• **DATA TO EXAMINE**
=== Begin Enclosure ===
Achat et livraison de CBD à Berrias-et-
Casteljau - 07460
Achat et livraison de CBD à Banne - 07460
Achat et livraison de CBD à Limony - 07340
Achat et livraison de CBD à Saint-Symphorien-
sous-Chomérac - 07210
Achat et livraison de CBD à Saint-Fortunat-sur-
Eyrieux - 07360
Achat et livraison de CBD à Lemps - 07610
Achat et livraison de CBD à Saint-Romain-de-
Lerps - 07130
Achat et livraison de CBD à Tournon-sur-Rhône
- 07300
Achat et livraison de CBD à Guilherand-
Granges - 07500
=== End Enclosure ===
• **AIM OF THE EXERCISE**
Can you put every line of the listing into a JSON list of strings, one string per line, with blank lines left out?

• **SOLUTION TO THE PROBLEM**
[
  "Achat et livraison de CBD à Berrias-et-",
  "Casteljau - 07460",
  "Achat et livraison de CBD à Banne - 07460",
  "Achat et livraison de CBD à Limony - 07340",
  "Achat et livraison de CBD à Saint-Symphorien-",
  "sous-Chomérac - 07210",
  "Achat et livraison de CBD à Saint-Fortunat-sur-",
  "Eyrieux - 07360",
  "Achat et livraison de CBD à Lemps - 07610",
  "Achat et livraison de CBD à Saint-Romain-de-",
  "Lerps - 07130",
  "Achat et livraison de CBD à Tournon-sur-Rhône",
  "- 07300",
  "Achat et livraison de CBD à Guilherand-",
  "Granges - 07500"
]